TASK DETAILS> Go through the records below and show every line with the string "УМИЗР".
· · · · ·
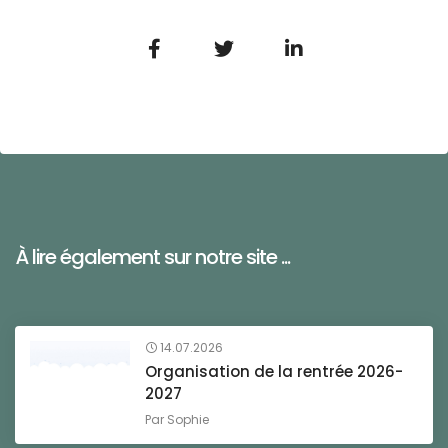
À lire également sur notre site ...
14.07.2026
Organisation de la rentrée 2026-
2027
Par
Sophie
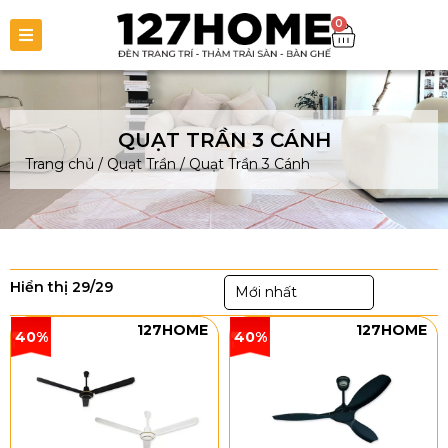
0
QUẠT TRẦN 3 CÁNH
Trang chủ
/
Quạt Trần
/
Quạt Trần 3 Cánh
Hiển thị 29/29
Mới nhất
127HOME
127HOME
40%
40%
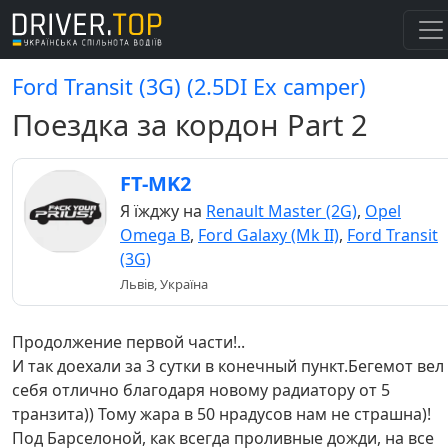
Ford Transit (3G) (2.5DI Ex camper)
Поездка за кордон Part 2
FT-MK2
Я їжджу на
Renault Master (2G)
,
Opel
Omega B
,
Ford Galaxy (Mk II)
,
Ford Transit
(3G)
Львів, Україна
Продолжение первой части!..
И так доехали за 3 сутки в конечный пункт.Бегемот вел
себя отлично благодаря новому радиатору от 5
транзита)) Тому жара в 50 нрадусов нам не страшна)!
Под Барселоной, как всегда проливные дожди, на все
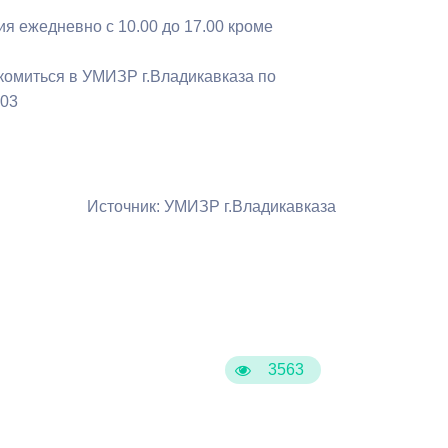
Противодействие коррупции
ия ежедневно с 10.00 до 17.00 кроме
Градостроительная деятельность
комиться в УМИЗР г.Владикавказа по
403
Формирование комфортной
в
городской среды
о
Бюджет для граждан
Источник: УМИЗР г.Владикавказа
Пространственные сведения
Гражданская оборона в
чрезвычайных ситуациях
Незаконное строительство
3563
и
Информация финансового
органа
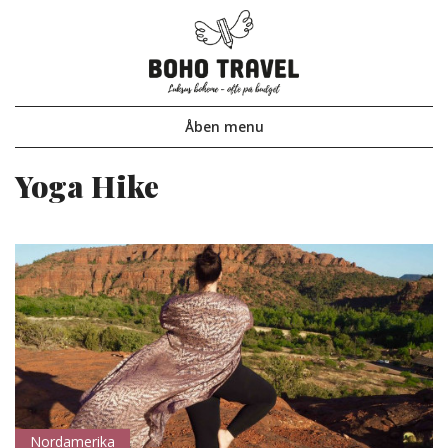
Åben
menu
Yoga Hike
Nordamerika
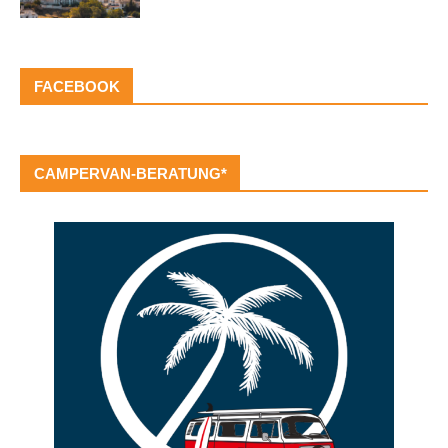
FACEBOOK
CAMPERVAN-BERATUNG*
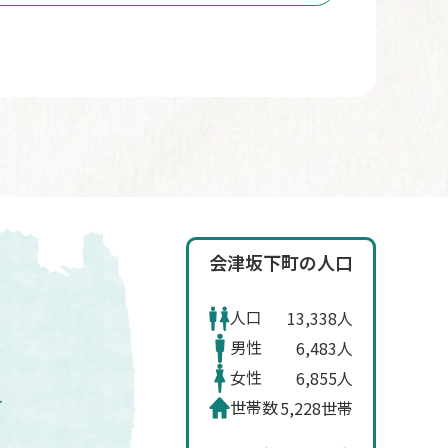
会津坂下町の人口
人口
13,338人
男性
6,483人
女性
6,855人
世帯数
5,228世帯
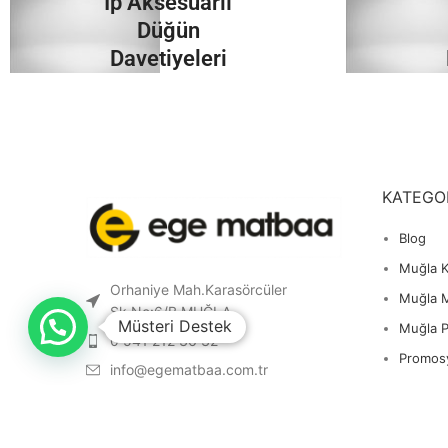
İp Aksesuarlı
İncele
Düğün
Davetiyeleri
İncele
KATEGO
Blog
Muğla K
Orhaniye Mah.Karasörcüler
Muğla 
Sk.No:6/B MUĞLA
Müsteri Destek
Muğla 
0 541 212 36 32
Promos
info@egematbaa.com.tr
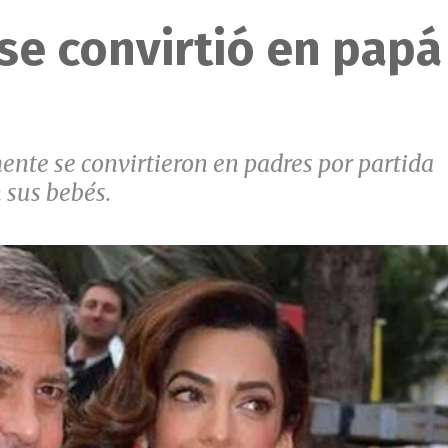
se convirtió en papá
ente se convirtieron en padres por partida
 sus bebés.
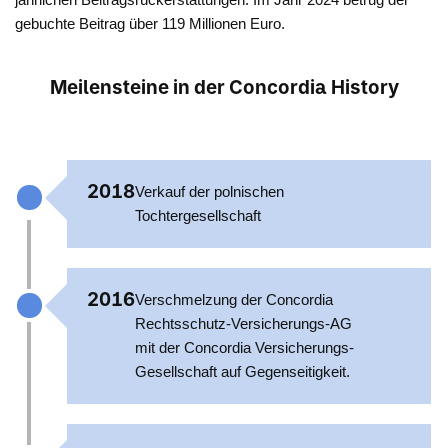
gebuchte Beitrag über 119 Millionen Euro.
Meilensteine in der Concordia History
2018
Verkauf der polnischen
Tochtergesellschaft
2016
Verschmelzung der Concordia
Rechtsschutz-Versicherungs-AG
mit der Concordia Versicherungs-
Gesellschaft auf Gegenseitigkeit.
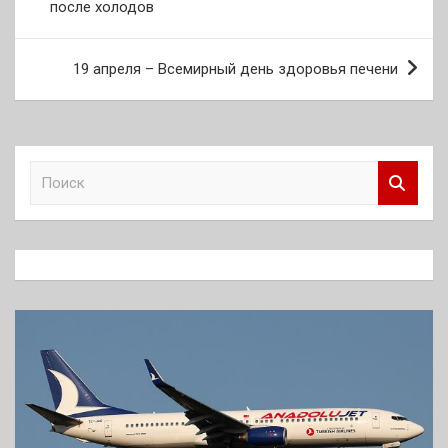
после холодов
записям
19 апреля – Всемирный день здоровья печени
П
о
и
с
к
· · · · ·
ANSWER SECTION>
комиться в УМИЗР г.Владикавказа по
Источник: УМИЗР г.Владикавказа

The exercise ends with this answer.